The Kids on the Block puppets may have been performing their final shows of the school year Thursday at Ross Elementary and LBJ Elementary, but the lessons involved are designed to linger for years.

Fourth- and fifth-graders at Ross Elementary stared solemnly at the brown-haired puppet John Sanchez as he told them the rest of his story about how he and his friend Hector joined a gang.

“When we got to the hospital they told us that Hector had taken a bullet to the lung. I never thought that choices we’d made when we were 11 or 12 would effect us, but the choices you make today effect where you’ll be tomorrow,” the puppet Sanchez said.

“(The show) was good because it was coming to tell us don’t do drugs and don’t join gangs,” fourth-grader Chester Pulliam said.

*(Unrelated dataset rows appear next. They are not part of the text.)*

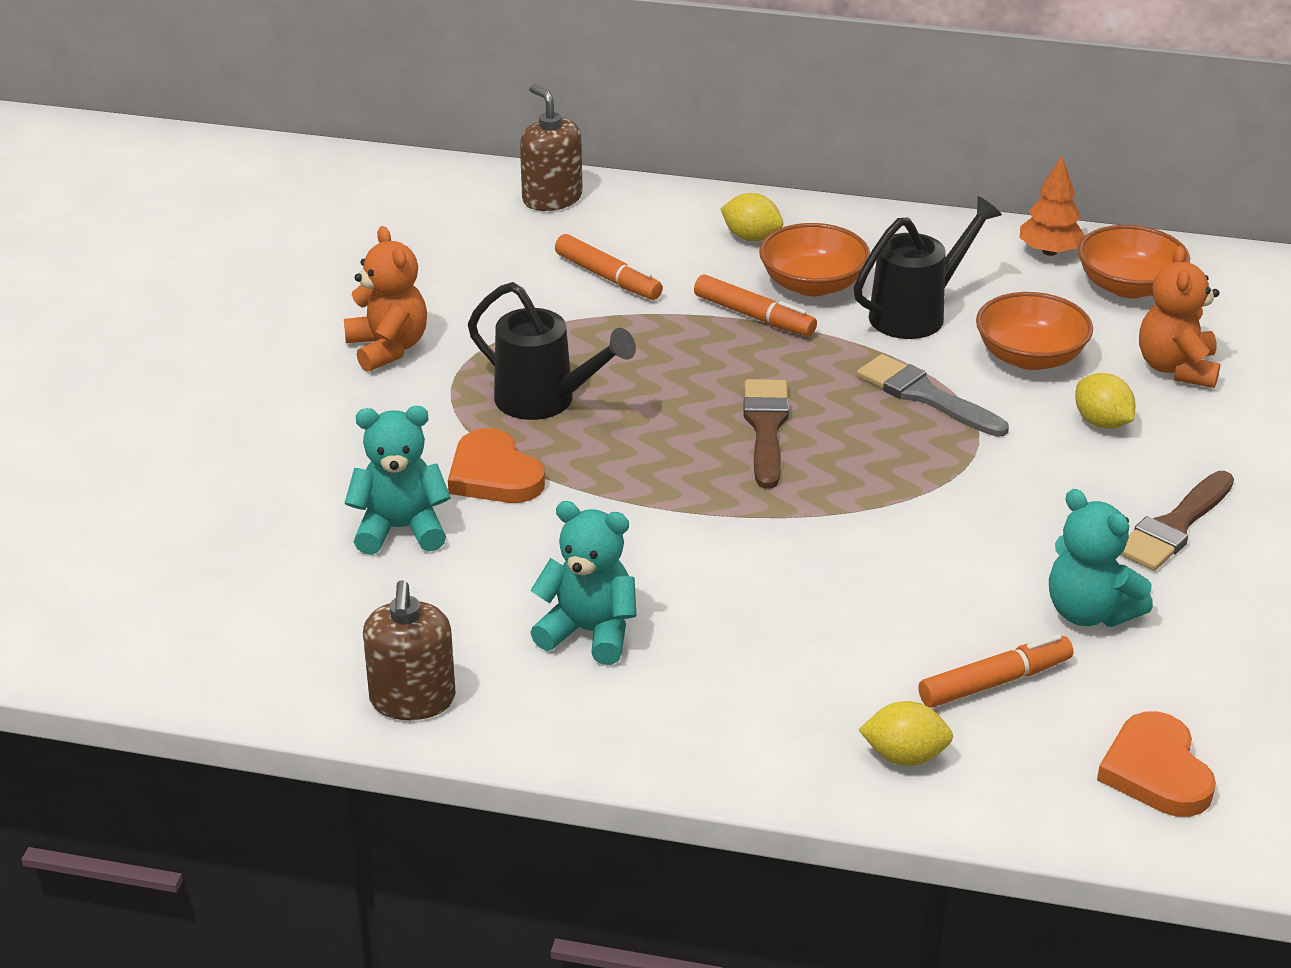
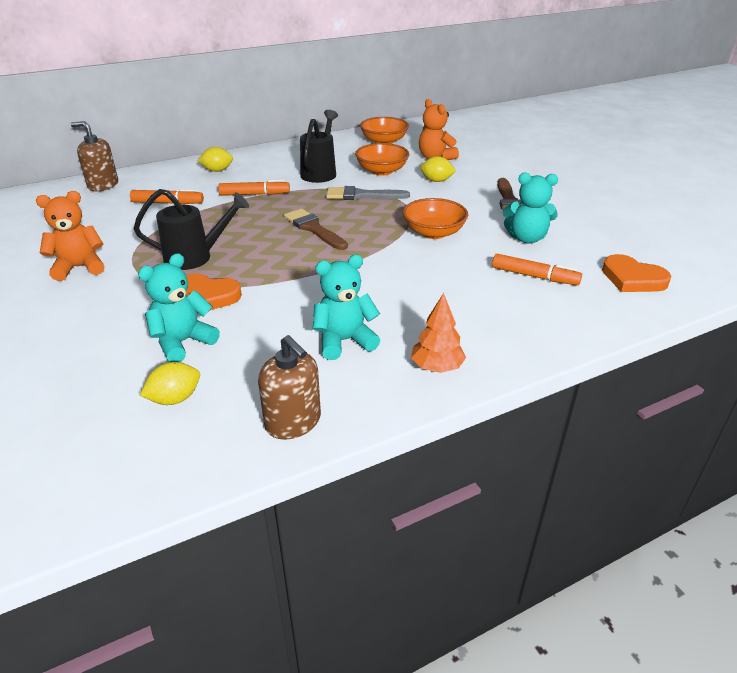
camera: 40 degrees left, 0 degrees up
(388, 348) = (79, 267): orange teddy bear -> orange teddy bear turned 45 degrees counterclockwise
(812, 284) = (265, 177): orange bowl -> orange bowl (434, 232)
(904, 756) = (547, 320): yellow lemon -> yellow lemon (175, 399)
(995, 682) = (534, 276): orange marker -> orange marker turned 90 degrees clockwise
(1049, 251) = (342, 140): orange tree -> orange tree (437, 367)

 The Kids on the Block is a puppet troop made up of parents, grandparents and volunteers from the community. Every fall they tour half of the ECISD elementary schools performing their plays about not being bullies and staying out of gangs. The 30-minute program is geared to fourth- and fifth-grade audiences and deals with the dangers of gangs and gang violence.

“We’ve been doing this for many years, and the puppet show is fun while I bring the reality of it to the kids,” ECISD police officer Leslie Alexander said. Lining up 20 kids, she told them that if they joined a gang, then statistics show 60 percent — 12 of the 20 — would be dead by the age of 18.

The other Kids on the Block show deals with bullying and uses a puppet that has cerebral palsy to show second- and third-grade students that someone can be different and still be accepted.